Heat exhaustion is a common condition that desert hikers suffer when exposed to too much sun and heat. It is caused by a severe lack of electrolytes and is generally not life-threatening. Its symptoms include headaches, dizziness, nausea, weakness, heavy sweating, high temperature, irritability, and faintness. If not properly handled, heat exhaustion can lead to heat stroke.

Heat Stroke

Heat Stroke is the aftereffect of heat exhaustion and can see you suffer extremely high temperatures. The body can no longer regulate its internal temperature at this stage, causing restricted muscle functioning.

Heat Stroke must be immediately treated with first aid practices. Once stabilized, you should abandon the entire desert hike and give it a try another time. If you opt to continue, ensure you forgo hiking during the hottest part of the day. Heat Stroke is an emergency condition.

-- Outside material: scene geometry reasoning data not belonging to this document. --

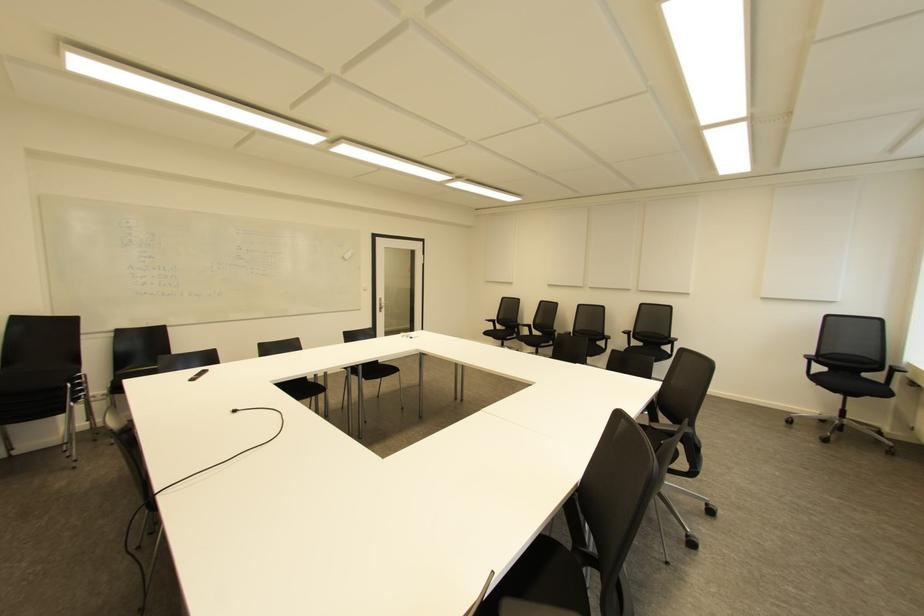
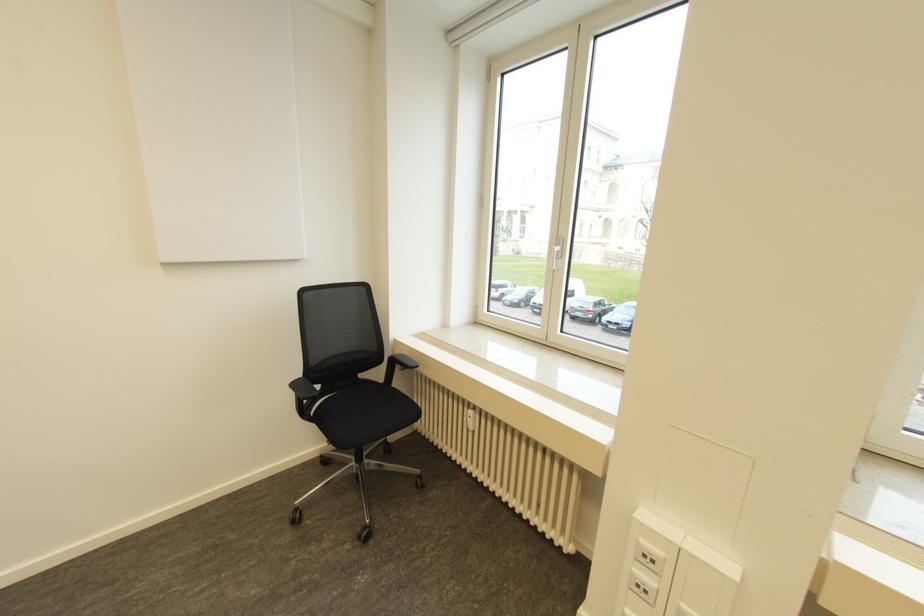
Find the pixel in the second image that matches [893,370] in the first image.

(394, 360)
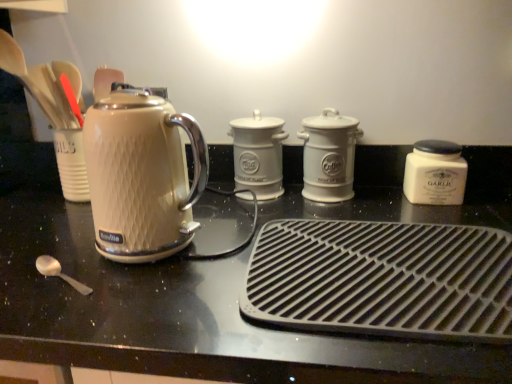
Image resolution: width=512 pixels, height=384 pixels. I want to click on free region under matte cream kettle at left (from a real-world perspective), so click(178, 251).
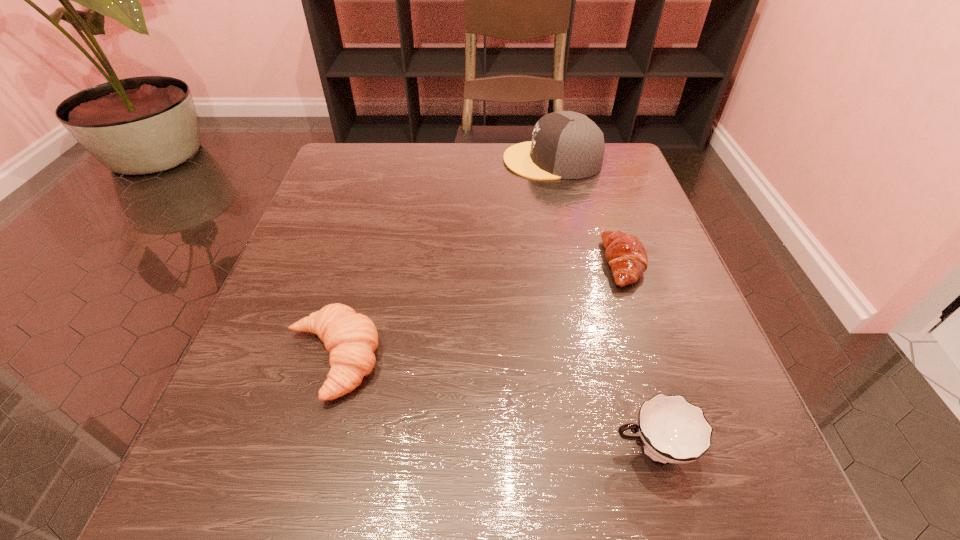
I want to click on crescent roll that is at the right edge, so click(625, 254).

The image size is (960, 540). In order to click on object present at the far right corner in this screenshot , I will do `click(565, 145)`.

Where is `object located in the near right corner section of the desktop`? object located in the near right corner section of the desktop is located at coordinates (672, 430).

The image size is (960, 540). I want to click on vacant space at the far edge of the desktop, so click(498, 170).

This screenshot has width=960, height=540. Find the location of `blank space at the near edge of the desktop`. blank space at the near edge of the desktop is located at coordinates (402, 502).

The image size is (960, 540). What are the coordinates of `vacant space at the left edge` in the screenshot? It's located at (285, 313).

The height and width of the screenshot is (540, 960). What are the coordinates of `free space at the right edge of the desktop` in the screenshot? It's located at (670, 249).

In the image, there is a desktop. Where is `vacant region at the far left corner`? This screenshot has width=960, height=540. vacant region at the far left corner is located at coordinates (397, 157).

This screenshot has height=540, width=960. What are the coordinates of `vacant space at the near left corner of the desktop` in the screenshot? It's located at (201, 527).

Identify the location of empty space between the taller crescent roll and the right crescent roll. (477, 312).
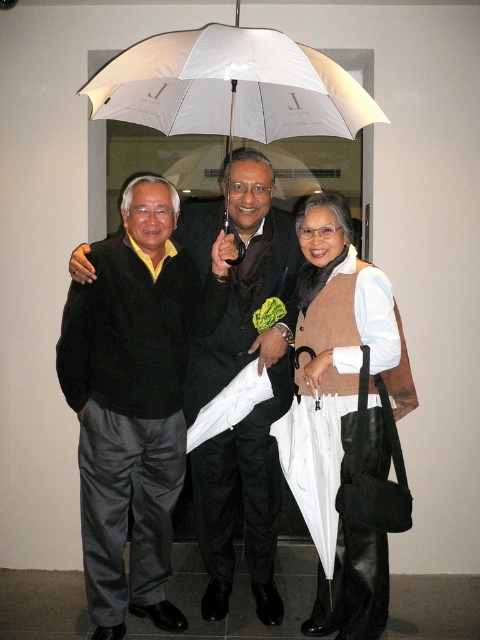
You are a photographer trying to arrange two subjects in a photo shoot. You have a black sweater at center and a matte brown vest at center. Which subject should you position closer to the camera to ensure both appear proportionally sized in the final image?

Since the black sweater at center is much taller than the matte brown vest at center, you should position the matte brown vest at center closer to the camera to balance their sizes in the photo.

You are standing in the room and want to find the matte brown vest at center. According to the scene description, where should you look relative to the glass door or window?

The matte brown vest at center is located at point (x=348, y=332), which means it is positioned centrally in the image, so you should look towards the center area near the glass door or window where the individuals are standing.

You are standing in the room where the photograph was taken. There is a point marked at coordinates (134, 397). What object is located at this point?

The point at coordinates (134, 397) marks the location of the black sweater at center.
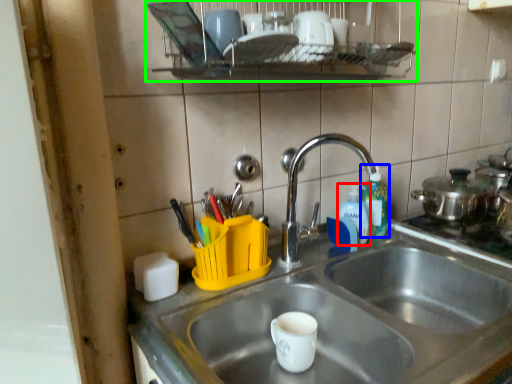
Question: Considering the real-world distances, which object is farthest from bottle (highlighted by a red box)? bottle (highlighted by a blue box) or shelf (highlighted by a green box)?

Choices:
 (A) bottle
 (B) shelf

Answer: (B)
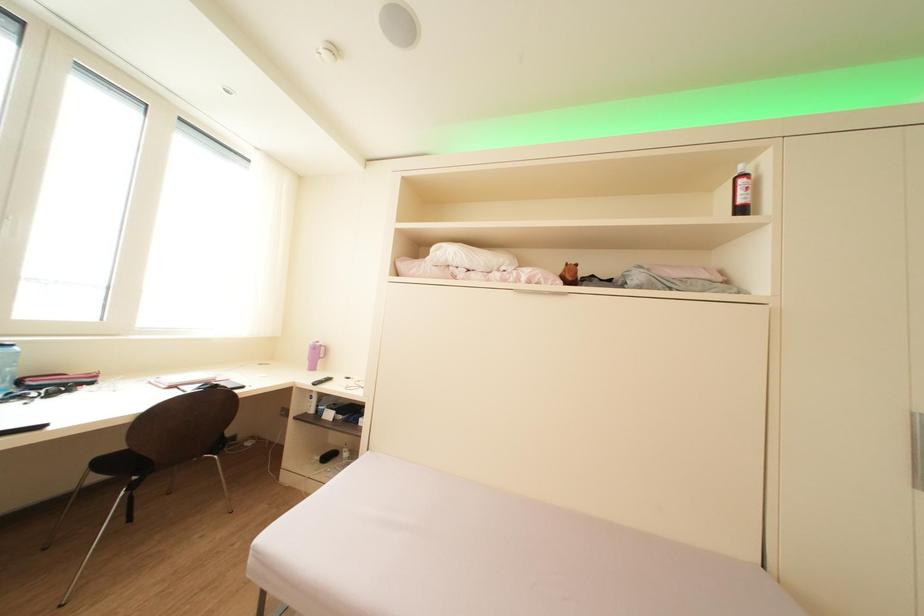
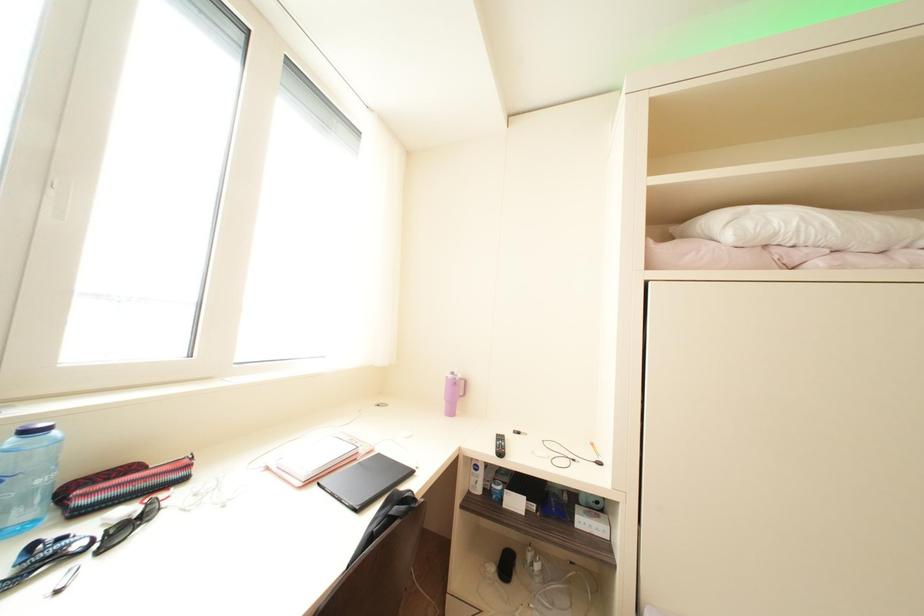
The images are taken continuously from a first-person perspective. In which direction are you moving?

The cameraman walked toward left, forward.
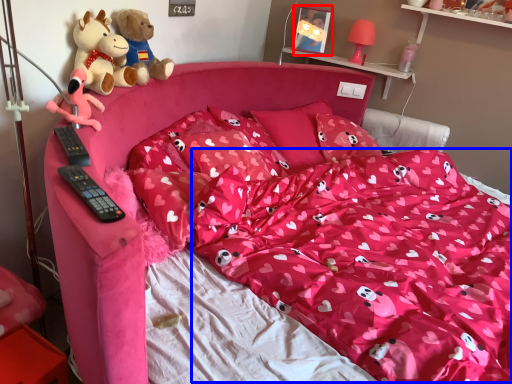
Question: Which point is further to the camera, picture frame (highlighted by a red box) or blanket (highlighted by a blue box)?

Choices:
 (A) picture frame
 (B) blanket

Answer: (A)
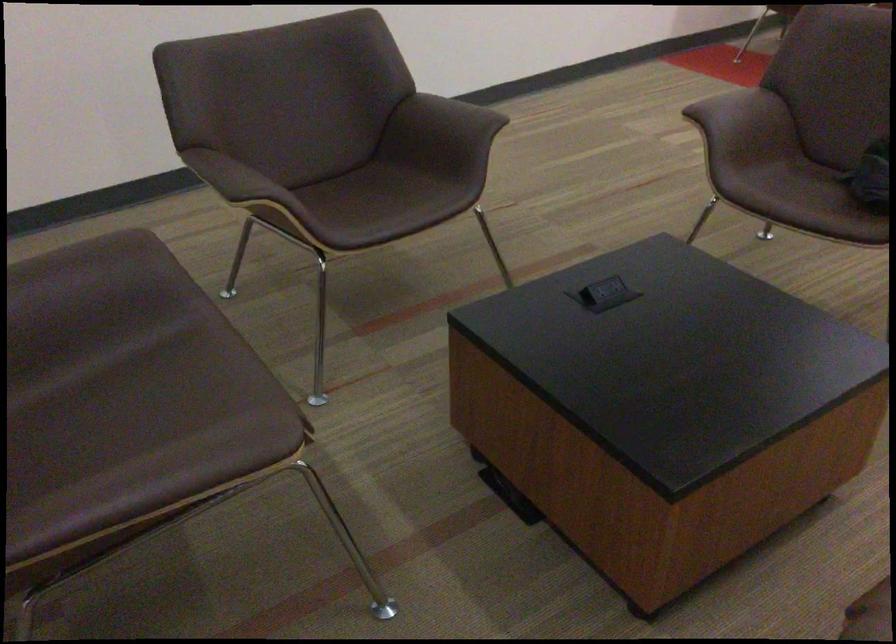
You are a GUI agent. You are given a task and a screenshot of the screen. Output one action in this format:
    pyautogui.click(x=<x>, y=<y>)
    Task: Click on the recessed power outlet
    
    Given the screenshot: What is the action you would take?
    pyautogui.click(x=609, y=292)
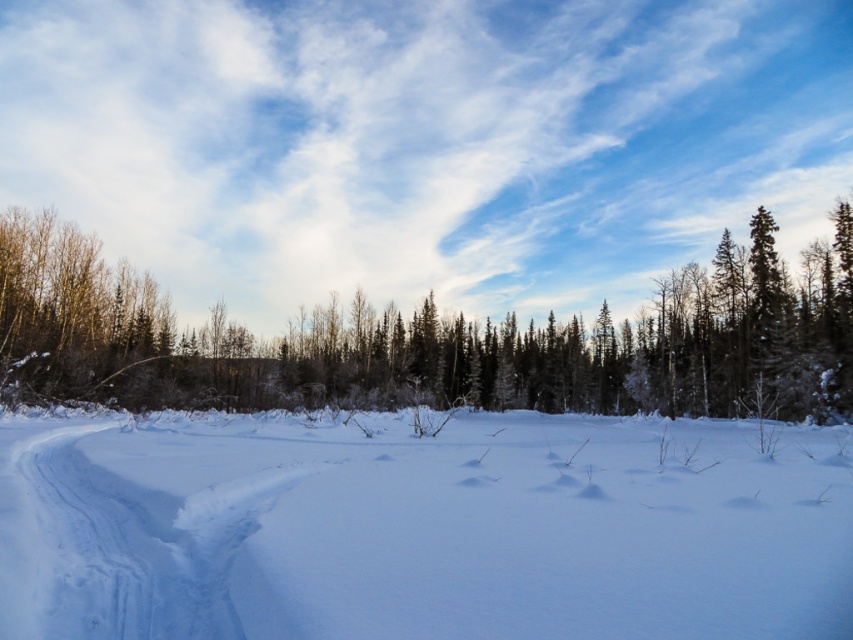
You are standing in the winter landscape and want to take a photo of the white fluffy snow at center and the snowy evergreen trees at center. Which object will appear closer to the camera in the photo?

The white fluffy snow at center will appear closer to the camera because it is positioned in front of the snowy evergreen trees at center.

You are an observer standing in the winter landscape. You notice the white fluffy snow at center and the snowy evergreen trees at center. Which one appears taller from your viewpoint?

The snowy evergreen trees at center are taller than the white fluffy snow at center.

You are standing in the winter landscape and want to place a small snowman exactly halfway between the point at coordinates point (90, 556) and point (131, 321). Will the snowman be closer to the camera or further away compared to both points?

The snowman placed halfway between point (90, 556) and point (131, 321) will be closer to the camera than both points because point (90, 556) is closer to the camera than point (131, 321).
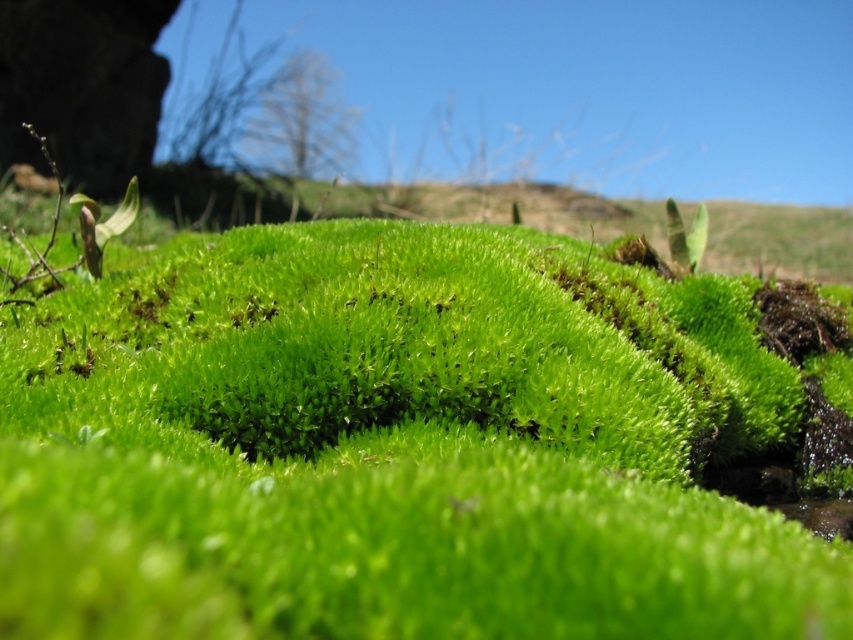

Group of hikers in the desert

Respect your Limit

It is normal for us as humans to have predetermined plans on how much distance we desire to cover before setting out on a hike. However, you need to understand that hiking in a desert is a different ball game that will push you to the limit.

As much as you have a hike plan already outlined, be flexible to adjustments and make changes that are more tolerable if necessary. You must communicate this with your group, as everyone must be carried along in the process. Desert Hiking is more about completing an experience in the best health than accomplishing a milestone in record time. Focus on the former; you will never push yourself beyond the limit and risk serious injuries.

Final Thoughts

So that is basically all you need to know about hiking n the desert. You have to plan, prepare and ensure you do both with full conviction and commitment. Also, it is essential you have gadgets that can help you get help easily on the ready in case of any situation. Desert hiking may not be popular, but it is unique and an experience worth getting if you really love hiking. We are rooting for you to get it right and have fun and an unbeatable experience.